Lo besó de improviso cuando se dio la vuelta y él mantuvo los brazos abiertos unos segundos, mas sorprendido que indeciso antes de empujarla suavemente hacia la cama al mismo tiempo que se desabrochaba el cinturón y ella notaba la presión de su miembro endurecido en el vientre. Abrió las piernas, aprisionándolo dentro, mientras besaba su cuello y su barbilla áspera sin afeitar, con un sabor a sudor acre y masculino.

– Deberíamos bajar -volvió a decir balbuceante, sin convicción, mientras las sirenas aullaban afuera y él se adentraba, firme, serio, sin dejar de mirarla como si quisiera fijarla para siempre en la cámara oscura de su memoria tal como era en aquel momento, el ceño un poco fruncido, la boca ávida, entreabierta, moviendo un poco la cabeza hacia los lados, como siempre que estaba a punto de correrse y entonces la sujetó fuerte por las caderas y entró hasta el fondo, despacio, clavándola bien adentro, para vaciarse lenta y largamente, hasta que también a él le llegó el gemido y dejó caer la cabeza de golpe contra el hombro de ella. Las luces de los reflectores girando azules en el techo. Ella le había enseñado a manifestarse así, ruidosamente. Le gustaba oírlo expresar su placer con ese sonido casi animal, pero él era reacio a hacerlo, por intimidad o por pudor, por timidez de hombre. Nunca había gritado en el orgasmo de ese modo como aquel día con el vuelo ensordecedor de los aviones pasando cerca y los estampidos en serie de la defensa antiaérea retumbando al otro lado de la calle. Se quedaron un rato tendidos en silencio en medio de aquella penumbra azulada que giraba en círculos sobre el techo, mientras Gerda le acariciaba la espalda y Madrid respiraba por sus heridas y él la miraba en silencio como desde otra orilla con aquellos ojos de gitano guapo.

Dejó la taza sobre la bandeja con la mirada todavía ensoñada.

– Voy a volver a España -le dijo a Ruth.

Capa llevaba en Madrid desde noviembre.

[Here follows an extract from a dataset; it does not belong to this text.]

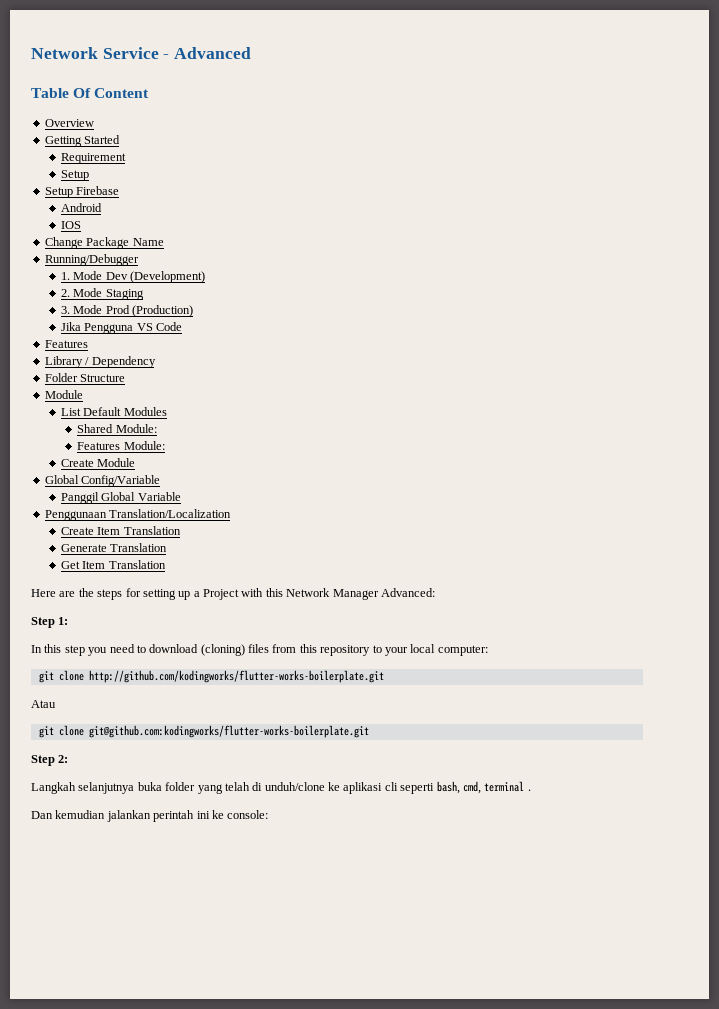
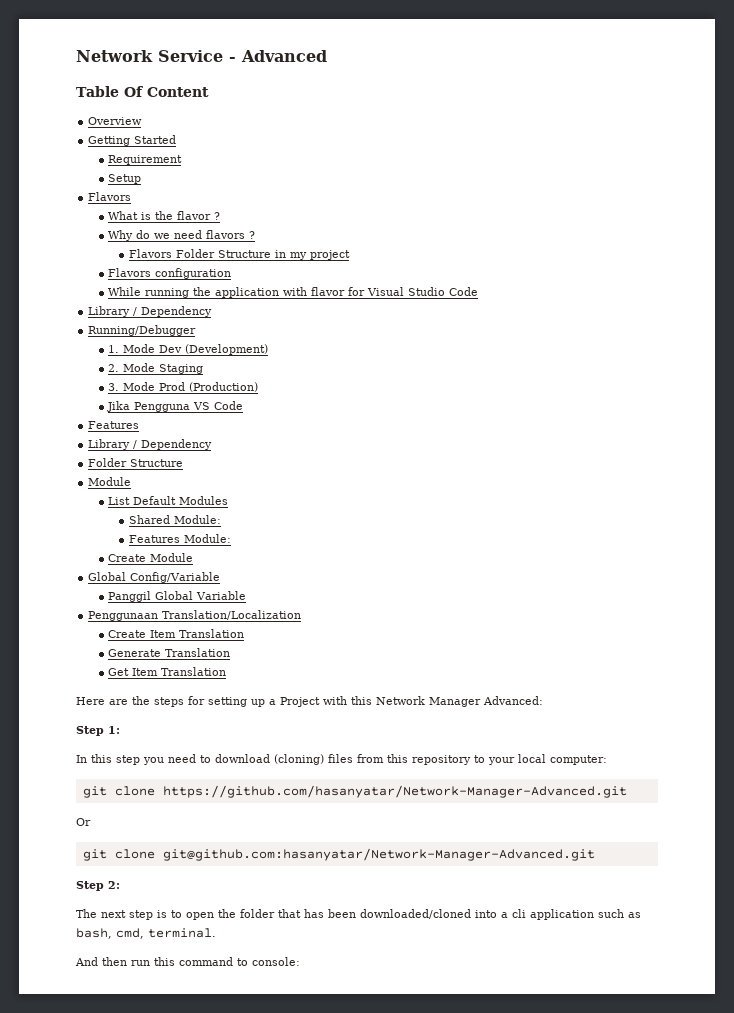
[44,186,120,198] [60,203,102,212] [60,221,81,229] [44,237,164,249] Setup Firebase // Android // IOS // Change Package Name -> [88,192,132,201] [108,211,221,220] [108,230,256,241] [128,249,350,260] [108,268,232,279] [108,287,479,298] [88,306,213,317] Flavors // What is the flavor ? // Why do we need flavors ? // Flavors Folder Structure in my project // Flavors configuration // While running the application with flavor for Visual Studio Code // Library / Dependency
[88,670,384,683] [31,700,56,708] [38,725,369,738] http://github.com/kodingworks/flutter-works-boilerplate.git // Atau // git clone git@github.com:kodingworks/flutter-works-boilerplate.git -> [162,785,627,798] [76,818,91,826] [82,848,595,861] https://github.com/hasanyatar/Network-Manager-Advanced.git // Or // git clone git@github.com:hasanyatar/Network-Manager-Advanced.git
[31,781,531,794] [31,810,224,822] Langkah selanjutnya buka folder yang telah di unduh/clone ke aplikasi cli seperti bash, cmd, terminal . // Dan kemudian jalankan perintah ini ke -> [76,909,641,920] [76,928,216,939] [75,957,248,966] The next step is to open the folder that has been downloaded/cloned into a cli application such as bash, cmd, terminal. // And then run this command to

Había conseguido un nuevo encargo gracias al éxito de sus reportajes, especialmente por Muerte de un miliciano . Todos los editores franceses habían descubierto hacía tiempo que el famoso Robert Capa no era otro que el húngaro André Friedmann, pero sus imágenes habían mejorado mucho y se arriesgaba tanto para conseguirlas, que aceptaron su juego. Se sentían obligados a pagar sus tarifas. El nombre de guerra había devorado por completo al muchacho desarrapado y un poco ingenuo, criado en un barrio obrero de Pest. Ahora era Capa, Robert, Bobby, Bob… Ya no necesitaba ningún disfraz, el mundo periodístico lo había aceptado así y él por su parte había asumido el papel, creyéndose el personaje a pies juntillas y siéndole fiel hasta las últimas consecuencias. Creía en sí mismo y en su trabajo más que nunca. Pensaba que sus fotografías podían conseguir la intervención de las potencias occidentales en apoyo del gobierno republicano, había renunciado a la pretendida imparcialidad periodística, metido hasta las cejas en aquella guerra que acabaría por romperle la vida.

En sus cartas le contaba a Gerda cómo los madrileños se jugaban la piel delante de los tanques, atacándolos con cargas de dinamita y botellas de gasolina que encendían con la punta de sus cigarrillos porque escaseaban las cerillas. Respondían al fuego de las modernas ametralladoras alemanas con viejos fusiles Mauser. David contra Goliat. La caída de la ciudad parecía inevitable, sin embargo Madrid resistía los embates con un coraje que adquiría tintes míticos en los reportajes de Regards , Vu , Zürcher Illustrierte , Life , el semanario británico Weekly Illustrated y los principales periódicos del mundo con tiradas de cientos de miles de ejemplares. La guerra española estaba siendo el primer conflicto retransmitido y fotografiado día a día. «Una causa sin imágenes, no es sólo una causa olvidada. Es también una causa perdida», le escribiría a Gerda en una carta fechada el 18 de noviembre, el mismo día en que Hitler y Mussolini habían reconocido a Franco como jefe de Estado.